[Extracted data entries]
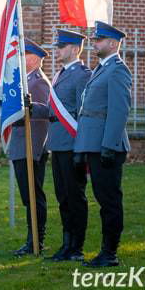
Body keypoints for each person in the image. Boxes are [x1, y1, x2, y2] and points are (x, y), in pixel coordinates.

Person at [74, 21, 131, 267]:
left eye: (99, 40)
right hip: (93, 144)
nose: (94, 43)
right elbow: (87, 112)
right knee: (102, 197)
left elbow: (119, 111)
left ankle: (110, 253)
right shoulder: (101, 69)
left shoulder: (117, 70)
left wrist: (109, 145)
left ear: (113, 43)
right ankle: (106, 251)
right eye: (95, 40)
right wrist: (81, 147)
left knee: (109, 201)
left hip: (107, 146)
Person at [46, 29, 91, 262]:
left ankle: (76, 247)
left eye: (62, 46)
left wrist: (81, 147)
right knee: (62, 196)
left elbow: (83, 113)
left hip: (72, 144)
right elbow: (54, 110)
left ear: (74, 49)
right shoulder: (59, 74)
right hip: (58, 143)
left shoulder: (82, 75)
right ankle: (66, 244)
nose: (58, 50)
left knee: (75, 197)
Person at [9, 38, 51, 256]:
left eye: (24, 55)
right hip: (21, 145)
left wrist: (34, 151)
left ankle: (35, 241)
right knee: (28, 197)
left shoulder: (38, 82)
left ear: (34, 59)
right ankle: (31, 240)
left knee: (34, 197)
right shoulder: (25, 81)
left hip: (30, 148)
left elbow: (42, 118)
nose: (20, 58)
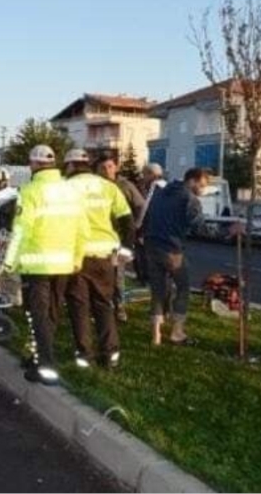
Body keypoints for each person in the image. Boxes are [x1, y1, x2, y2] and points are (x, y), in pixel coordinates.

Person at [2, 145, 89, 386]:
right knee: (51, 313)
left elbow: (20, 230)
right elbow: (82, 229)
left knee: (37, 315)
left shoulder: (30, 192)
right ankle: (37, 357)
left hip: (36, 263)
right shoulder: (70, 191)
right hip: (64, 263)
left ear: (34, 164)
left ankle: (46, 367)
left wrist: (8, 262)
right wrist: (77, 258)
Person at [64, 149, 134, 369]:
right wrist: (127, 248)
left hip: (77, 255)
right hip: (105, 255)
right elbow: (127, 219)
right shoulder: (108, 187)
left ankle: (84, 354)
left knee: (79, 306)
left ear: (70, 166)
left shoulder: (65, 188)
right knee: (104, 303)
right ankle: (111, 353)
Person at [144, 167, 209, 345]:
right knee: (183, 287)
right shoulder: (189, 198)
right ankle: (177, 331)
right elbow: (199, 226)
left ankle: (156, 334)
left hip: (151, 245)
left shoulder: (161, 192)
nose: (202, 190)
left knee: (158, 291)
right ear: (192, 181)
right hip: (172, 249)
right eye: (202, 185)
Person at [94, 154, 145, 322]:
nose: (107, 170)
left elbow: (140, 206)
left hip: (118, 239)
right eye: (103, 167)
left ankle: (119, 308)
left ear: (115, 168)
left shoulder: (125, 186)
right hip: (97, 239)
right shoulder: (94, 187)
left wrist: (135, 226)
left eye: (110, 166)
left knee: (117, 276)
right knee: (98, 276)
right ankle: (100, 308)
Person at [135, 163, 168, 285]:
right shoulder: (167, 186)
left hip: (151, 230)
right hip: (165, 231)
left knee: (146, 257)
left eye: (144, 174)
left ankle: (146, 280)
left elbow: (146, 208)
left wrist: (139, 227)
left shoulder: (155, 186)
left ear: (151, 174)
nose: (143, 177)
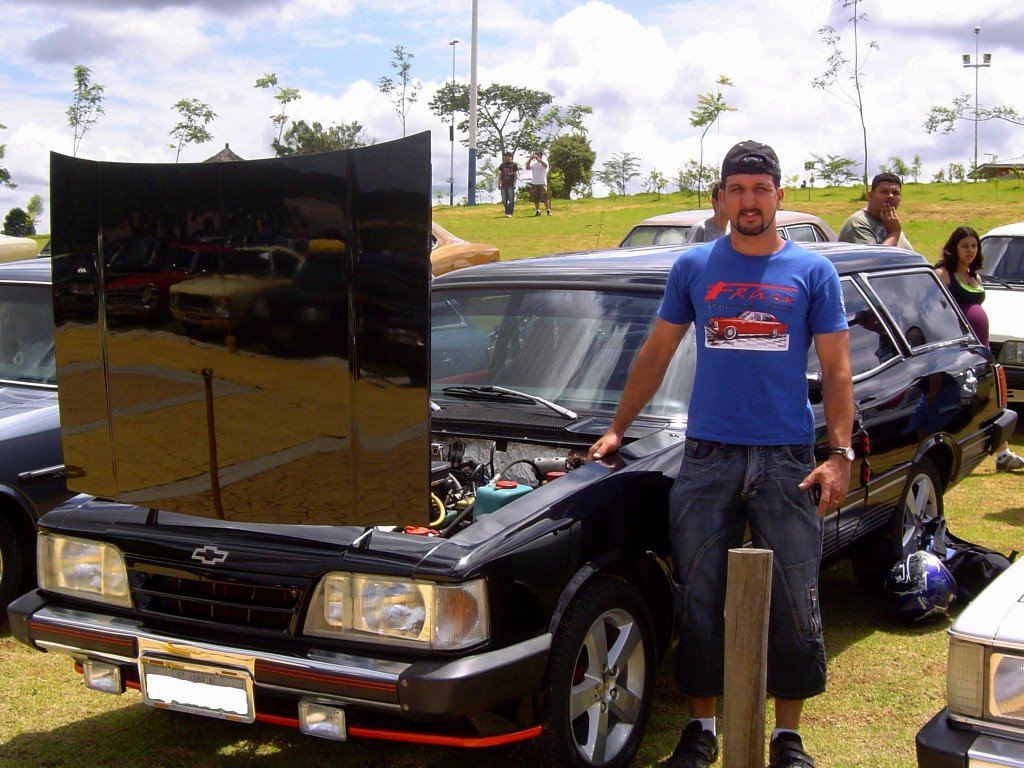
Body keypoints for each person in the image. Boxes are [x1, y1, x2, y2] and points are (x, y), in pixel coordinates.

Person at [588, 140, 853, 768]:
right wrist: (617, 429)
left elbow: (838, 371)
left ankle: (788, 736)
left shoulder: (813, 272)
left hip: (788, 458)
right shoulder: (695, 267)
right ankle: (701, 729)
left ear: (779, 196)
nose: (749, 200)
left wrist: (838, 452)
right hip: (706, 456)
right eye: (737, 188)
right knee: (699, 592)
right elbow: (655, 352)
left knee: (795, 593)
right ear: (721, 197)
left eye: (760, 189)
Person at [934, 225, 1024, 471]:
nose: (970, 251)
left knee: (992, 396)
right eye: (965, 246)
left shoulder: (975, 277)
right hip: (960, 350)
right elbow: (931, 308)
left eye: (974, 246)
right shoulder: (943, 274)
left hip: (983, 348)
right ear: (954, 248)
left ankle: (1003, 452)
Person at [838, 172, 913, 251]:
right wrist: (894, 234)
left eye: (895, 193)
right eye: (884, 191)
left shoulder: (891, 223)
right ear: (870, 195)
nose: (890, 196)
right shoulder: (858, 223)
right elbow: (873, 260)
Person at [525, 150, 551, 216]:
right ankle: (538, 211)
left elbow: (545, 165)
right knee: (535, 198)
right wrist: (530, 159)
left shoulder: (544, 162)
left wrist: (539, 159)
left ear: (540, 156)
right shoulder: (534, 164)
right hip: (534, 182)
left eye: (537, 155)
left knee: (545, 198)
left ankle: (548, 210)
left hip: (542, 183)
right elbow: (527, 167)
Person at [496, 151, 519, 218]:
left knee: (511, 199)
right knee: (504, 199)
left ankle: (510, 212)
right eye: (505, 156)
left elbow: (515, 175)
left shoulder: (514, 165)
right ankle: (507, 211)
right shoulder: (502, 165)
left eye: (506, 156)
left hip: (510, 184)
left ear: (510, 157)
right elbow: (500, 174)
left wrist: (514, 183)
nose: (505, 157)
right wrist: (499, 183)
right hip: (503, 184)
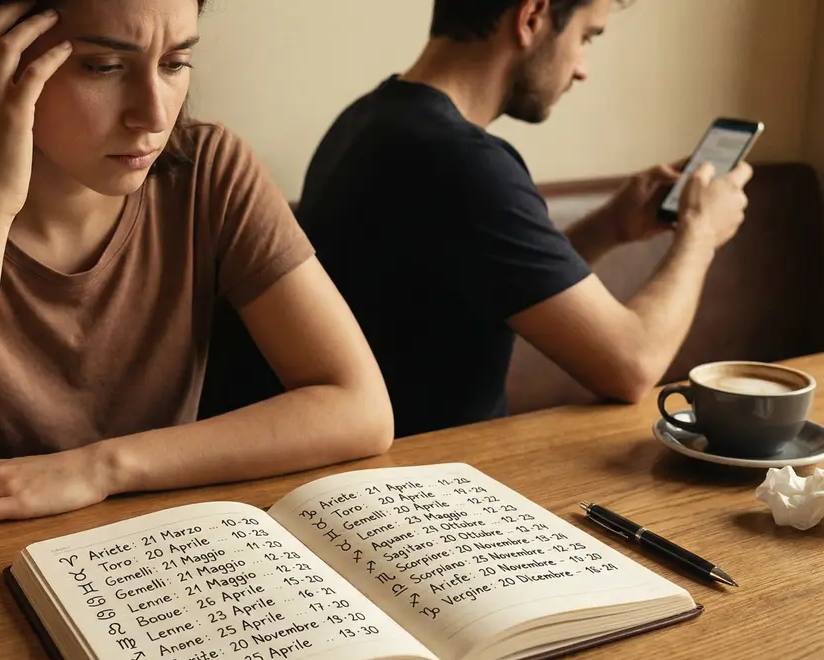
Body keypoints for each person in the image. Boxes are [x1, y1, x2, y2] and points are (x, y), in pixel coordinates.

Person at [0, 0, 394, 565]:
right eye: (103, 66)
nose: (153, 115)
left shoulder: (208, 171)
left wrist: (101, 468)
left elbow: (360, 407)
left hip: (159, 564)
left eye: (175, 63)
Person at [201, 0, 753, 438]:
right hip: (437, 488)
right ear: (532, 17)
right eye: (587, 37)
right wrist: (700, 234)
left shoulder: (372, 118)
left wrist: (609, 226)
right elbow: (632, 364)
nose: (583, 68)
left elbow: (485, 284)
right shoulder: (463, 162)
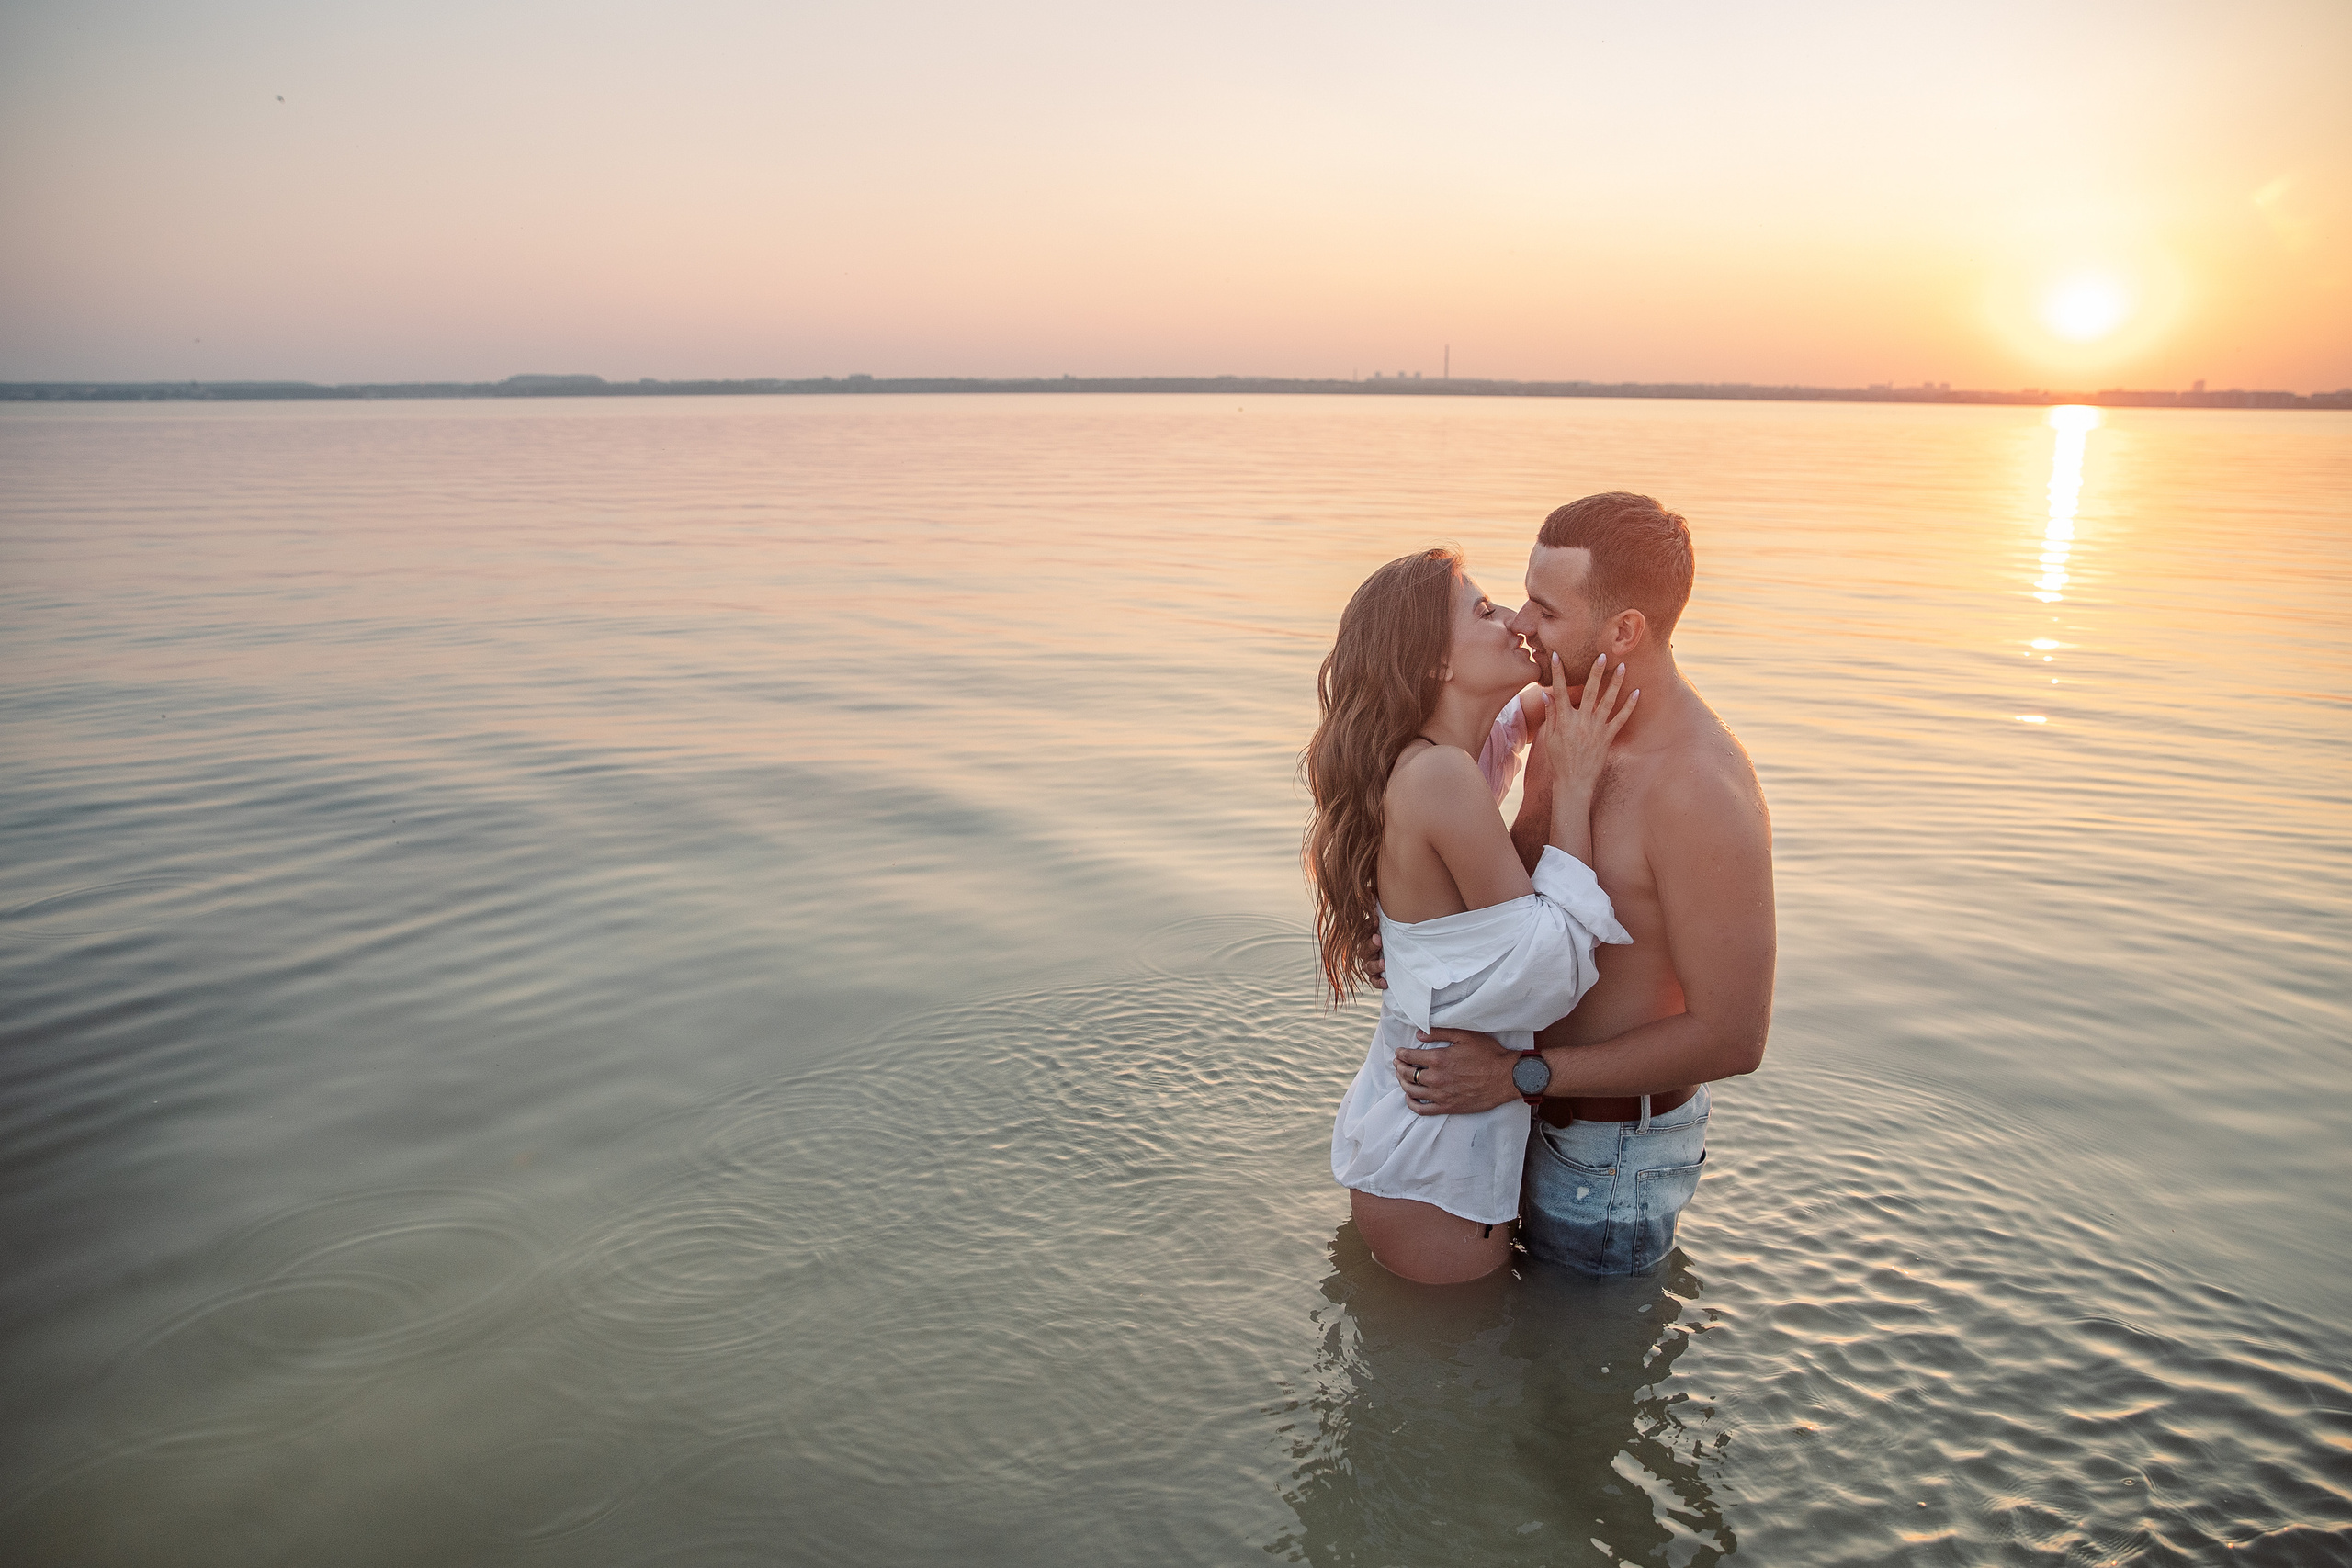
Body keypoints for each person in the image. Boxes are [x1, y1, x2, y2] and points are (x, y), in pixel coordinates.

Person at [1387, 492, 1776, 1276]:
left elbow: (1734, 1037)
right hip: (1511, 1115)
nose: (1522, 624)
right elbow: (1509, 895)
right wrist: (1410, 937)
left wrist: (1518, 1076)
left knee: (1581, 1394)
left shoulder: (1698, 790)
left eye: (1546, 608)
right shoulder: (1562, 710)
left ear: (1624, 629)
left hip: (1608, 1156)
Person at [1305, 547, 1639, 1284]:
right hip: (1435, 1175)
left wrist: (1552, 691)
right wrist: (1576, 788)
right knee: (1458, 1387)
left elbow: (1506, 734)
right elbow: (1551, 969)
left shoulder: (1433, 759)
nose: (1516, 622)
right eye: (1486, 612)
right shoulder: (1441, 776)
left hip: (1417, 1151)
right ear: (1435, 666)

[Try it]: Only one thing is wanted here, an exact copy of the lines from the first line above through the line containing "left knee: (75, 197)", minus any picture.

[Your response]:
Body keypoints for each person in the image. Boxes are [x1, y1, x2, y2] and points are (x, y), in pixel coordinates.

Person at [74, 21, 131, 267]:
left eye: (99, 40)
right hip: (93, 144)
nose: (94, 43)
right elbow: (87, 112)
right knee: (102, 197)
left elbow: (119, 111)
left ankle: (110, 253)
right shoulder: (101, 69)
left shoulder: (117, 70)
left wrist: (109, 145)
left ear: (113, 43)
right ankle: (106, 251)
right eye: (95, 40)
right wrist: (81, 147)
left knee: (109, 201)
left hip: (107, 146)
Person at [46, 29, 91, 262]:
left ankle: (76, 247)
left eye: (62, 46)
left wrist: (81, 147)
right knee: (62, 196)
left elbow: (83, 113)
left hip: (72, 144)
right elbow: (54, 110)
left ear: (74, 49)
right shoulder: (59, 74)
right hip: (58, 143)
left shoulder: (82, 75)
right ankle: (66, 244)
nose: (58, 50)
left knee: (75, 197)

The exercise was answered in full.